Without getting into too much detail without his permission, as I mentioned before the time change hit him very hard. Yesterday he couldn’t get up until noon and last night I couldn’t get him to sleep until after 3:30 am. If it were my sleep schedule that went out of control, I’d set my alarm, get up super-early, be tired all day and go to be slightly early. Fixed!

For him, we may be forced to let him stay up all night one night so he can turn himself around that way.

On top of that, we’re squabbling over his assigned reading. I’ve given him a book that’s a second-world medieval-ish fantasy and he’s treating it like a plate of bitter carrots (“It has castles. I don’t like castle books.”)

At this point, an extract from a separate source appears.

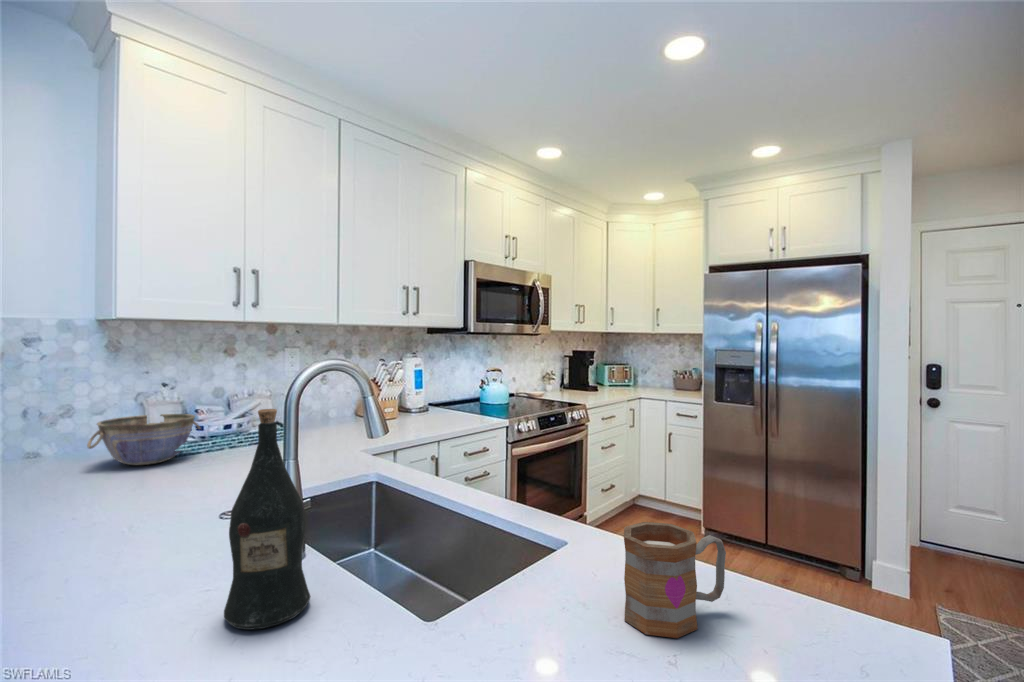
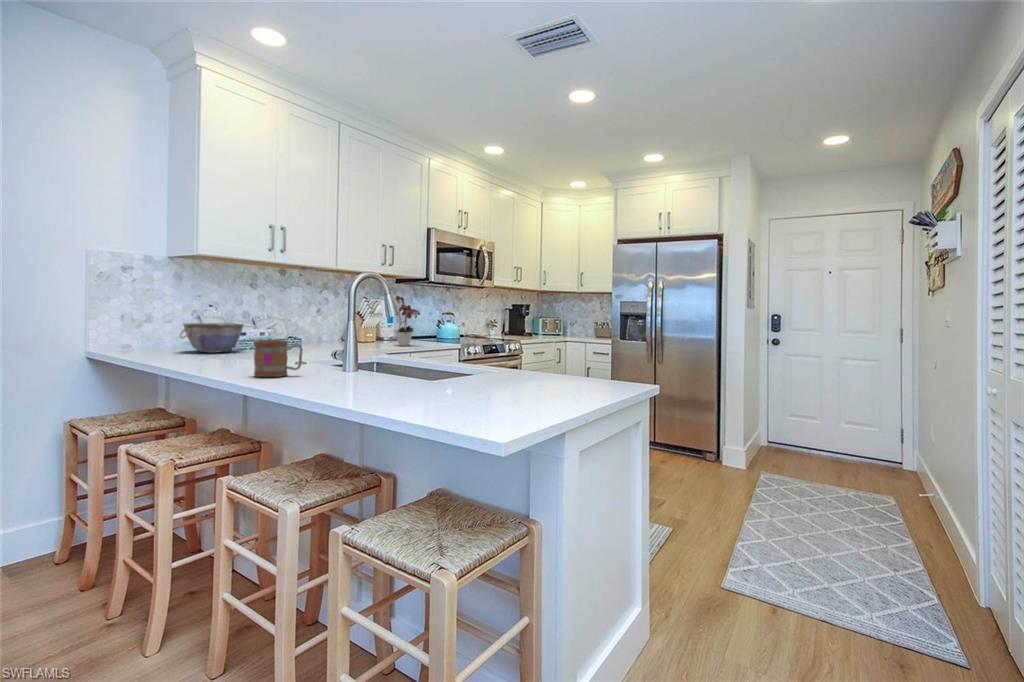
flower arrangement: none [413,352,461,425] -> present [395,296,420,346]
wine bottle: present [224,409,311,630] -> none [318,290,355,381]
mug: present [624,522,726,638] -> present [254,340,302,377]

Aside from the stress of having a fantasy writer’s child refuse to read traditional fantasy [1] there’s also the idea that he doesn’t believe that I, as his homeschooling parent, have the right to assign reading to him (book-length reading, at least). This… doesn’t work for me, as you might expect. If he’s griping about books written for popular readers of the modern era (with fantasy elements, which he loves) how’s he going to respond to The Adventures of Tom Sawyer?

Obediently, if I have anything to say about the matter. Of course, it’ll help if he’s well-rested and has been fed healthy food that he likes. We’ll see.

Finally, I got my royalty statement for the middle part of 2010 and… well, those numbers could be better.

[1] IT READS THE HOBBIT BEFORE BEDTIME. IT DOES THIS WHENEVER IT’S TOLD

4 thoughts on “Put in a 22 hour day yesterday

  1. Steve

    If your series does become more popular (I very much hope it does, it’s one of only 2 that I look forward to these days), do your royalties for older books in the series remain constant? Leading hopefully to more and more leverage as you become known?

    Also, any idea how well The Dresden Files (my other favorite, naturally) started out? Obviously it’s providing a prosperous living now, but some of that is new readers buying the series, not just the most recent book. Maybe.

  2. Steve, my contract specifies a set royalty rate for the first X number of sales and a higher rate after that. I don’t have the numbers handy right now, but it’s pretty standard to arrange it that way.

    I don’t know how Jim Butcher’s books did at first. I assume pretty well, since they grew in popularity pretty constantly.